Below is a set of records. Please retype every one exactly.

┌────────

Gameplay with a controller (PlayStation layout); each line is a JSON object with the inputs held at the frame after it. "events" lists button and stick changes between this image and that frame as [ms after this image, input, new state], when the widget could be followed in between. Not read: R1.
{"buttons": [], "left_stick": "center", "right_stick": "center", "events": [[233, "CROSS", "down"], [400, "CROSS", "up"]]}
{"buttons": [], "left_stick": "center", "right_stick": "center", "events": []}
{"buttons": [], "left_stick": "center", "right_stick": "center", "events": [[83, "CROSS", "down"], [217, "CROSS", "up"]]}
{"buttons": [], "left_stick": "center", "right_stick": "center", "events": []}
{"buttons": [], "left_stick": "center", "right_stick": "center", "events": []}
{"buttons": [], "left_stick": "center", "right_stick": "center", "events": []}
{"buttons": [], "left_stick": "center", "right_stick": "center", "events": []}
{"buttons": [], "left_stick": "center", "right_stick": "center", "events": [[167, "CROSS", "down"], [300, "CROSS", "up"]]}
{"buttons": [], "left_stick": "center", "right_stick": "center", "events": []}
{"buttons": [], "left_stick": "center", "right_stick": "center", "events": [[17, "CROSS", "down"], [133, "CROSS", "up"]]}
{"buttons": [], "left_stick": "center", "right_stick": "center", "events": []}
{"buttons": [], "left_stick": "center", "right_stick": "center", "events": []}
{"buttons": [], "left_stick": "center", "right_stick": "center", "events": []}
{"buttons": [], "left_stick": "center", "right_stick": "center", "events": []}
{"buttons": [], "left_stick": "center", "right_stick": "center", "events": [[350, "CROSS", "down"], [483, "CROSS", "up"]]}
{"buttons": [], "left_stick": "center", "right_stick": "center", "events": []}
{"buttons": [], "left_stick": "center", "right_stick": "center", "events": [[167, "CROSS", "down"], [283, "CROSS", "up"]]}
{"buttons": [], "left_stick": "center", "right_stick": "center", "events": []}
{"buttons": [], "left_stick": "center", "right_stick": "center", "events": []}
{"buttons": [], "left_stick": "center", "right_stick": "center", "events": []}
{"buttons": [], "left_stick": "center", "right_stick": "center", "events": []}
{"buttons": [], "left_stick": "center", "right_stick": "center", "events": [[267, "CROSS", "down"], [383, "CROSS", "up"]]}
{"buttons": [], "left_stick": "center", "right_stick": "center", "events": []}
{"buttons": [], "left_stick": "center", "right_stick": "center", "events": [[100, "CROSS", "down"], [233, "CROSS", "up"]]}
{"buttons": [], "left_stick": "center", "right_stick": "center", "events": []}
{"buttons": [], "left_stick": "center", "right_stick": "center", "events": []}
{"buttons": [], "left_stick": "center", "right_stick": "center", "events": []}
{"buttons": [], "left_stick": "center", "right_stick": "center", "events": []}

└────────

> _TASK RESULT_
Gameplay with a controller (PlayStation layout); each line is a JSON object with the inputs held at the frame after it. "events" lists button and stick changes between this image and that frame as [ms after this image, input, new state], when the widget could be followed in between. Not read: R1.
{"buttons": [], "left_stick": "center", "right_stick": "center", "events": [[233, "CROSS", "down"], [400, "CROSS", "up"]]}
{"buttons": [], "left_stick": "center", "right_stick": "center", "events": []}
{"buttons": [], "left_stick": "center", "right_stick": "center", "events": [[83, "CROSS", "down"], [217, "CROSS", "up"]]}
{"buttons": [], "left_stick": "center", "right_stick": "center", "events": []}
{"buttons": [], "left_stick": "center", "right_stick": "center", "events": []}
{"buttons": [], "left_stick": "center", "right_stick": "center", "events": []}
{"buttons": [], "left_stick": "center", "right_stick": "center", "events": []}
{"buttons": [], "left_stick": "center", "right_stick": "center", "events": [[167, "CROSS", "down"], [300, "CROSS", "up"]]}
{"buttons": [], "left_stick": "center", "right_stick": "center", "events": []}
{"buttons": [], "left_stick": "center", "right_stick": "center", "events": [[17, "CROSS", "down"], [133, "CROSS", "up"]]}
{"buttons": [], "left_stick": "center", "right_stick": "center", "events": []}
{"buttons": [], "left_stick": "center", "right_stick": "center", "events": []}
{"buttons": [], "left_stick": "center", "right_stick": "center", "events": []}
{"buttons": [], "left_stick": "center", "right_stick": "center", "events": []}
{"buttons": [], "left_stick": "center", "right_stick": "center", "events": [[350, "CROSS", "down"], [483, "CROSS", "up"]]}
{"buttons": [], "left_stick": "center", "right_stick": "center", "events": []}
{"buttons": [], "left_stick": "center", "right_stick": "center", "events": [[167, "CROSS", "down"], [283, "CROSS", "up"]]}
{"buttons": [], "left_stick": "center", "right_stick": "center", "events": []}
{"buttons": [], "left_stick": "center", "right_stick": "center", "events": []}
{"buttons": [], "left_stick": "center", "right_stick": "center", "events": []}
{"buttons": [], "left_stick": "center", "right_stick": "center", "events": []}
{"buttons": [], "left_stick": "center", "right_stick": "center", "events": [[267, "CROSS", "down"], [383, "CROSS", "up"]]}
{"buttons": [], "left_stick": "center", "right_stick": "center", "events": []}
{"buttons": [], "left_stick": "center", "right_stick": "center", "events": [[100, "CROSS", "down"], [233, "CROSS", "up"]]}
{"buttons": [], "left_stick": "center", "right_stick": "center", "events": []}
{"buttons": [], "left_stick": "center", "right_stick": "center", "events": []}
{"buttons": [], "left_stick": "center", "right_stick": "center", "events": []}
{"buttons": [], "left_stick": "center", "right_stick": "center", "events": []}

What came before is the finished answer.